What does it take to establish a QSF?
It sounds complicated, but the process of establishing a QSF is very simple. First, the settlement agreement or memorandum of understanding should include language reserving the right to fund a qualified settlement fund. Second, the consultant will take care of the legal forms to create the QSF as a separate, legal entity, a trust, under the law of any state, usually by retaining a trust attorney that specializes in QSFs. The legal documents are not filed in the case being settled and you are not the attorney of record in the QSF proceeding. The QSF forms consist of a Fund Agreement, which is written like a settlement agreement and roughly 10 pages, a brief petition or motion to establish the trust that is filed with a court, and an order for the court to sign to establish the QSF. The petition and proposed order may be filed ex parte and are unopposed. We have worked with QSF attorneys in Texas and on the East Coast who obtain the Order for us. The parties will need to agree on naming the QSF. Some employers are fine with the QSF identifying the employer in the documents, such that the name is the [insert name of Defendant Employer] Section 468B Qualified Settlement Fund. Other employers may not want there to be any public filing to reflect a settlement so you could name it after the plaintiff, your name, or something that is acceptable to both sides. The entire process of establishing the QSF is similar to documenting a settlement. In other words, it should not take longer than a few weeks. Again, the process is quite simple and handled by a consultant.
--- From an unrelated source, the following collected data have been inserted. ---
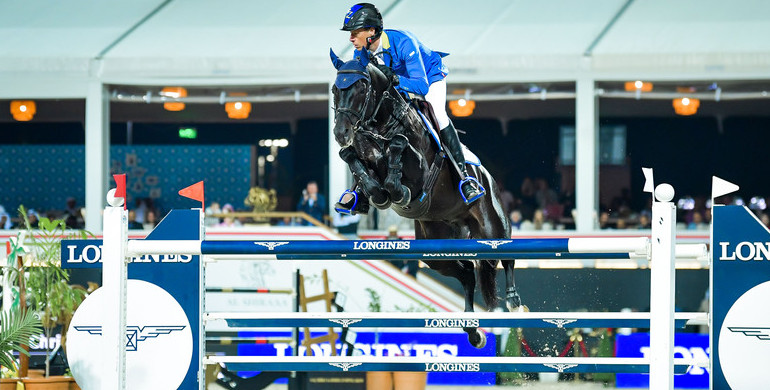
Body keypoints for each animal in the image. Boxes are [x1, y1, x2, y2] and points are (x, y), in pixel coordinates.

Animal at [330, 49, 520, 348]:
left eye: (361, 87)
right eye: (335, 90)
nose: (341, 133)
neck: (380, 124)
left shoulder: (420, 167)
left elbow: (399, 147)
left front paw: (398, 190)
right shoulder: (361, 153)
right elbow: (351, 159)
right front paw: (373, 194)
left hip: (492, 225)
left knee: (506, 255)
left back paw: (513, 300)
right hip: (435, 250)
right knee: (467, 272)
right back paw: (473, 331)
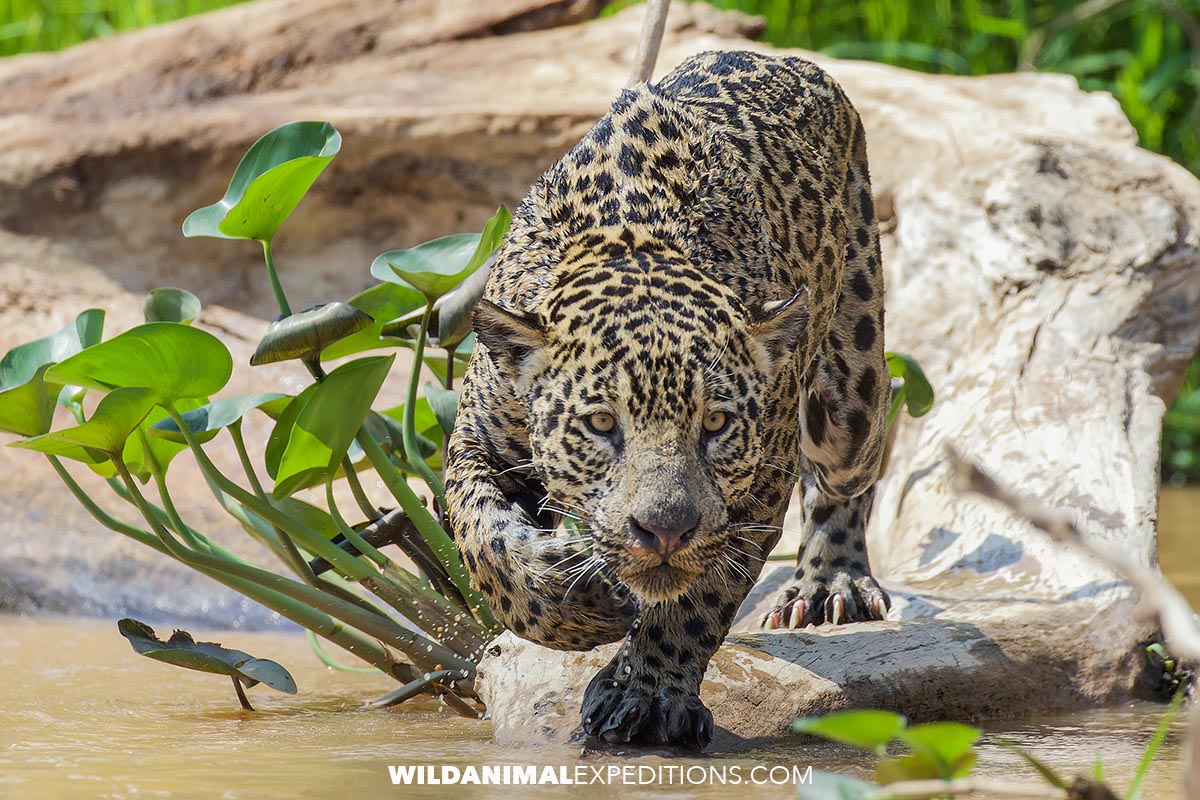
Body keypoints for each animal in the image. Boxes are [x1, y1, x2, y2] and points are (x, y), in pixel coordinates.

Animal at [444, 49, 891, 750]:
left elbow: (693, 600)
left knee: (851, 466)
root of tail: (786, 58)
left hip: (848, 399)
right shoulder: (479, 444)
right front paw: (581, 601)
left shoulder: (757, 486)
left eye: (715, 423)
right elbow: (484, 541)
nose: (665, 530)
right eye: (602, 423)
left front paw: (646, 694)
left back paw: (829, 585)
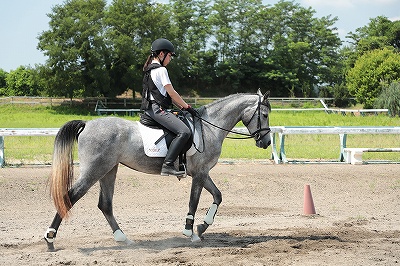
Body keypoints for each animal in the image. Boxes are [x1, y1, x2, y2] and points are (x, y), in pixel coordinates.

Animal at [43, 90, 272, 251]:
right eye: (264, 114)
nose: (267, 142)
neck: (209, 127)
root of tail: (87, 124)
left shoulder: (202, 172)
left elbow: (218, 195)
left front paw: (201, 227)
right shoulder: (199, 174)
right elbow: (194, 201)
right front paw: (190, 232)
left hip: (109, 170)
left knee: (105, 204)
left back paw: (123, 238)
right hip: (94, 171)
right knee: (69, 197)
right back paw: (50, 238)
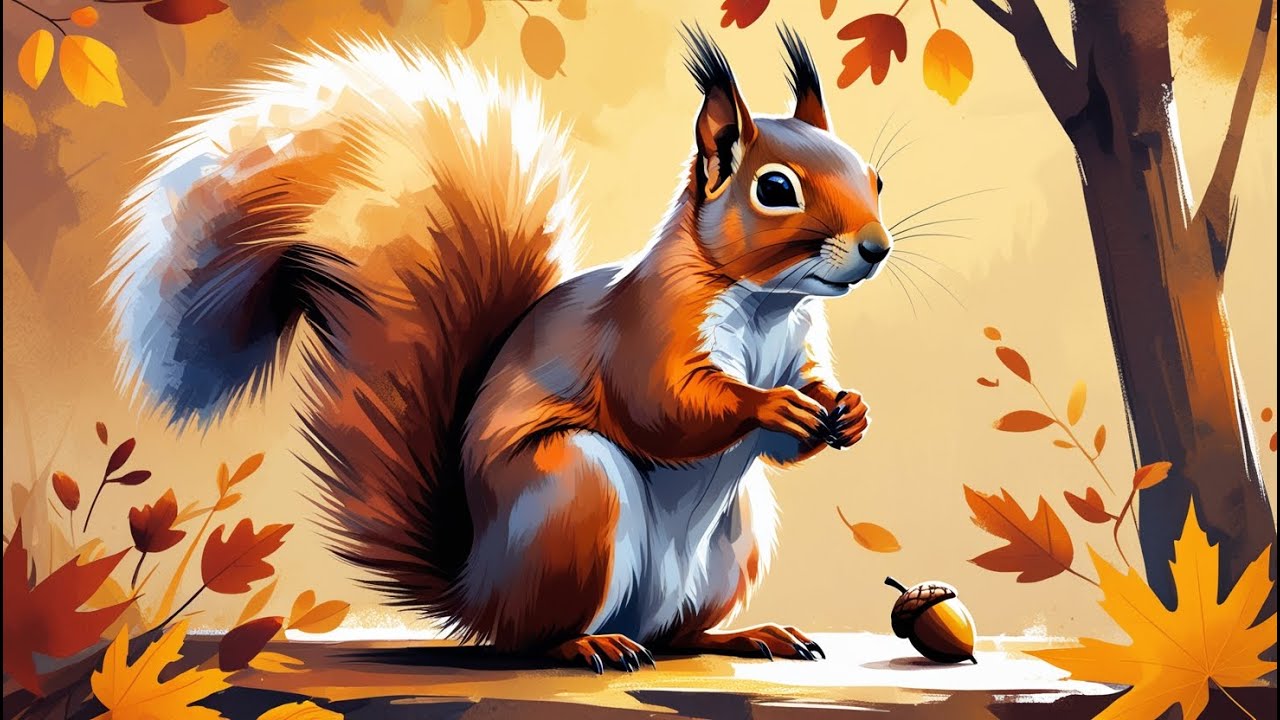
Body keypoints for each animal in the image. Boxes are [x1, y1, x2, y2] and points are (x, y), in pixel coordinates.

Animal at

What happens after the QSF is established?
With an Order approving/establishing the QSF, the consultant works with both sides to have the settlement funds wired to an administrator, and from there the monies are wired to your client, your law firm, and to fund a Structured Settlement on the terms that you selected. In the example described above, the law firm receives a check for roughly $300,000 every year, on December 15, which is the perfect time for year-end bonuses, making charitable contributions, funding a retirement plan or, if you are in the middle of a pandemic or other disaster, paying bills and surviving. Knowing that the funds are preserved and coming to your law firm at the end of each year allows you to successfully operate your firm and perhaps be more aggressive in your negotiations and settlement v. trial decisions in your current cases—ultimately helping your other clients and your firm.
We are not tax attorneys and are not giving tax advice in this article, or at all. We simply recommend that you consider a QSF as an option when settling your next big case. A QSF is a unique tool that is available to your client and your firm to provide resources for a rainy day. We wish you the best of luck in your settlement negotiations.